§ What you have to do
Whenever a line of the material contains the string "Project", it should be copied.

§ Extracted material
= Beginning of Section =

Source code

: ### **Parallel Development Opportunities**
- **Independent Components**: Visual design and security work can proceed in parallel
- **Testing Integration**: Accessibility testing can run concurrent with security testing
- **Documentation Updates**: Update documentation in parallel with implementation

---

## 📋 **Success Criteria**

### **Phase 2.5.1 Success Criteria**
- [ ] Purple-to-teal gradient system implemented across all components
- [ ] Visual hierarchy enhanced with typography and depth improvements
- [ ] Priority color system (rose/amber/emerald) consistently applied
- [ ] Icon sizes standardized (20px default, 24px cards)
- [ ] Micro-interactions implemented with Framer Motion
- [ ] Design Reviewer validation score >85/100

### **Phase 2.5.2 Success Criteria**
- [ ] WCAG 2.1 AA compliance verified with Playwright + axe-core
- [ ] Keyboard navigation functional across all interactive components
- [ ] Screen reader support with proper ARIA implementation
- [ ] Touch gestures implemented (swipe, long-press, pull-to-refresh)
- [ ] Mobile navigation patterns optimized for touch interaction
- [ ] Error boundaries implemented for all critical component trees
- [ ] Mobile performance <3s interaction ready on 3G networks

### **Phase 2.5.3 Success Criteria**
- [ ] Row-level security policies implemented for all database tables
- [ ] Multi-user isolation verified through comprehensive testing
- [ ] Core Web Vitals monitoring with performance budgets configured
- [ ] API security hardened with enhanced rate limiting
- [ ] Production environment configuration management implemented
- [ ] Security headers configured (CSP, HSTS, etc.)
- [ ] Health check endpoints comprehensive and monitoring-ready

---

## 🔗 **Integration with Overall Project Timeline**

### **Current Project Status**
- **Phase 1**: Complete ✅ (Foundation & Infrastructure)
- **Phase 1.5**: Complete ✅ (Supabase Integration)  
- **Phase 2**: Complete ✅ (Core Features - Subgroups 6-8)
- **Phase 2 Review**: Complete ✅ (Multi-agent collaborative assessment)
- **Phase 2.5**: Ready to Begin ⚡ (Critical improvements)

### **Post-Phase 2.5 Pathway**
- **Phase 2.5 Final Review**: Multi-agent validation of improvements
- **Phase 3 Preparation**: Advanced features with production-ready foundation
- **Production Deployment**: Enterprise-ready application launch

= End of Section =
= Beginning of Section =

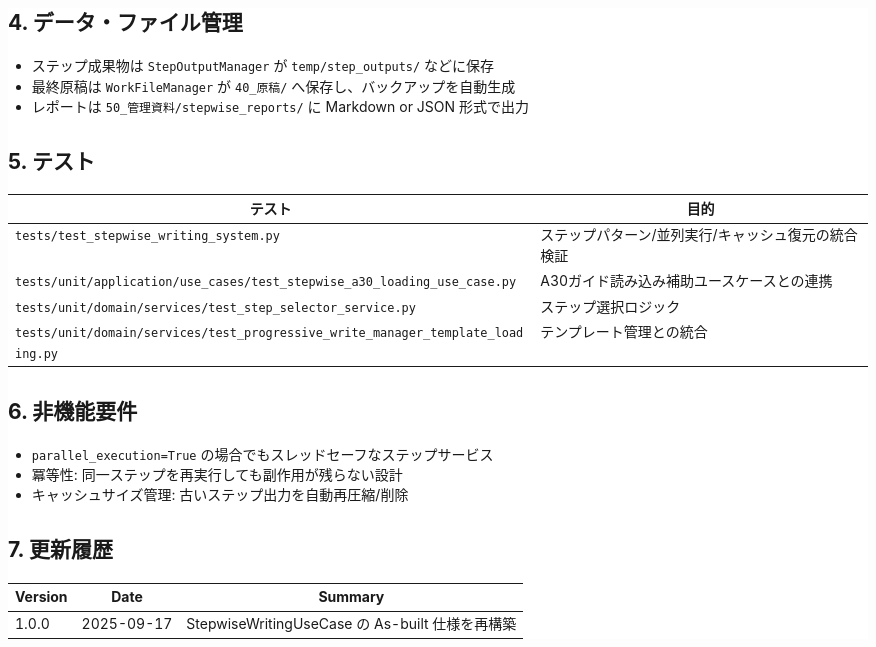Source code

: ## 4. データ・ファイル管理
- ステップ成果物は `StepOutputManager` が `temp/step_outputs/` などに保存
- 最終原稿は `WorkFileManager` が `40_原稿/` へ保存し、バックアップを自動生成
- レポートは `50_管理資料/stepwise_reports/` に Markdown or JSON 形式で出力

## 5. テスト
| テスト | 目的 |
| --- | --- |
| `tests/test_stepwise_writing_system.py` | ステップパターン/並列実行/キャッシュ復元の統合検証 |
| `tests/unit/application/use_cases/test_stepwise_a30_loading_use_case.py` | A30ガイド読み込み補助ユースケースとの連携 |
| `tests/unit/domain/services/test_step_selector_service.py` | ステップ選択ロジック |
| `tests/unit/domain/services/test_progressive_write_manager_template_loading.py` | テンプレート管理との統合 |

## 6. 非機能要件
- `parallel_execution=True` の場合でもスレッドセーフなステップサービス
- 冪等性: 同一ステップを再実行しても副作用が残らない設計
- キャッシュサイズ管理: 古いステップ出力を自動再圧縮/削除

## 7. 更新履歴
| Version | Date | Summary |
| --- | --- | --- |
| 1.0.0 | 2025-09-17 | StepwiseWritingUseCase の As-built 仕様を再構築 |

= End of Section =
= Beginning of Section =

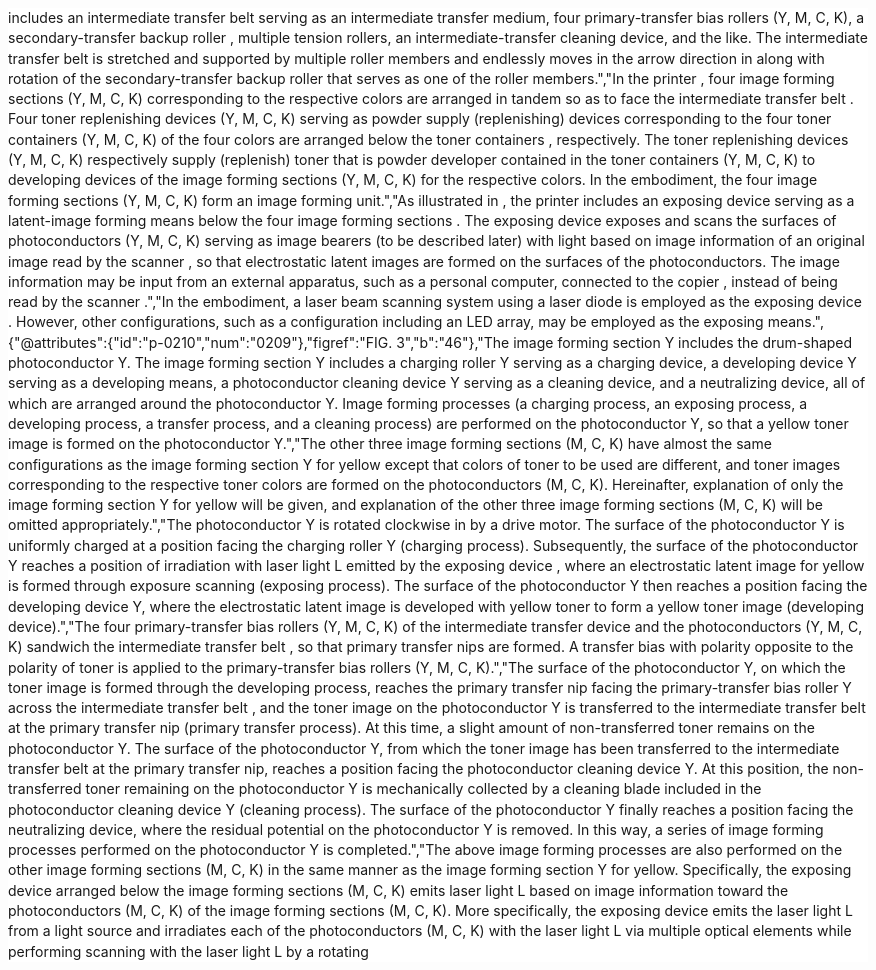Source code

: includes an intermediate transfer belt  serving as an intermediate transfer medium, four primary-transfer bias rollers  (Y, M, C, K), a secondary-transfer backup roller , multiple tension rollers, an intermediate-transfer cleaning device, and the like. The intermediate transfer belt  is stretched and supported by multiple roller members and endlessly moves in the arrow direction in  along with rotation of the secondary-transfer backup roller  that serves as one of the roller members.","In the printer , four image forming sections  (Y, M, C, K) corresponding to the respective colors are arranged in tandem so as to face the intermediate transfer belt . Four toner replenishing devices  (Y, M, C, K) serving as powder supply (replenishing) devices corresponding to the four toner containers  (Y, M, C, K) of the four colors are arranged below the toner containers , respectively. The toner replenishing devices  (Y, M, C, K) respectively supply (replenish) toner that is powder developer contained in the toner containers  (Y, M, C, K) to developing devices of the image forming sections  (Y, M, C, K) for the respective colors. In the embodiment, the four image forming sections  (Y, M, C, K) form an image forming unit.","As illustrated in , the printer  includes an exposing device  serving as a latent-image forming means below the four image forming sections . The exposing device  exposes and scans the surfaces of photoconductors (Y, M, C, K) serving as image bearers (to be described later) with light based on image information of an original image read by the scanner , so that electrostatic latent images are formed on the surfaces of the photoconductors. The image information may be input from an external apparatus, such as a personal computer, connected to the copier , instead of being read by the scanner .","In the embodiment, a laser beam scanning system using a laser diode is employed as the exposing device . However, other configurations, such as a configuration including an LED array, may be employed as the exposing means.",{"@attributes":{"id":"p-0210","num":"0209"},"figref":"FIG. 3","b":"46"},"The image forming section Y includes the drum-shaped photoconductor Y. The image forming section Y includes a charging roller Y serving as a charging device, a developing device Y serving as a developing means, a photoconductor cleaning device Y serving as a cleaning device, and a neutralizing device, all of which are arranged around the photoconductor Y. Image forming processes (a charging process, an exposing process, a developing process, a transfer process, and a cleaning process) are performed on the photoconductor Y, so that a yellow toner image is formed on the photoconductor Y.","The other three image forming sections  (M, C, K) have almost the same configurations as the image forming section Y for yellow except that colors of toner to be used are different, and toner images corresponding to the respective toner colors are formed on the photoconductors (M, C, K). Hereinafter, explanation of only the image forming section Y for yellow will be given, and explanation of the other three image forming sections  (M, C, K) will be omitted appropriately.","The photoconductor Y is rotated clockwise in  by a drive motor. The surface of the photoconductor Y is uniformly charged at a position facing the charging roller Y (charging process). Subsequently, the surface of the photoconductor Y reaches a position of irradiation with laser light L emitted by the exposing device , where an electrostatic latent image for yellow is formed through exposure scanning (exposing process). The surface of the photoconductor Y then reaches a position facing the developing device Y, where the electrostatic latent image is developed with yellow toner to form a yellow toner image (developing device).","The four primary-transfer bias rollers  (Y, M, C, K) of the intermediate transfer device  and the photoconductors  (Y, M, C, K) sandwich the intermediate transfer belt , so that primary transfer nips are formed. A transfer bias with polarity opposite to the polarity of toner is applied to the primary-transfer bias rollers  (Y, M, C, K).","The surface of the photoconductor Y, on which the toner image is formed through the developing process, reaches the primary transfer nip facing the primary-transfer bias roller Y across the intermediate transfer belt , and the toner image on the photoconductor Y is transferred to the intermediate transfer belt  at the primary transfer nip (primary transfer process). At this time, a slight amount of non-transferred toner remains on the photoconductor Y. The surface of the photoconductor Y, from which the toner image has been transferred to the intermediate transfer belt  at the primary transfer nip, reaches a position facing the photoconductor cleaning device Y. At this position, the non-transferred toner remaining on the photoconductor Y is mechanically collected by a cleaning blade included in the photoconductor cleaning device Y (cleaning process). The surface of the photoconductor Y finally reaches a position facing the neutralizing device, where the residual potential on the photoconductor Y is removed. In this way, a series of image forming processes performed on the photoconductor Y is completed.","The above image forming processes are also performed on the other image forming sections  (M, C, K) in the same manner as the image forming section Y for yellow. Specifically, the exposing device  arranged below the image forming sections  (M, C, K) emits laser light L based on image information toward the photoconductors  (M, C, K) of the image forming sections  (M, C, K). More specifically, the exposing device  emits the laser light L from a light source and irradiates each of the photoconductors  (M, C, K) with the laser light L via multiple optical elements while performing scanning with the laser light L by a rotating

= End of Section =

§ Exercise output
## 🔗 **Integration with Overall Project Timeline**
### **Current Project Status**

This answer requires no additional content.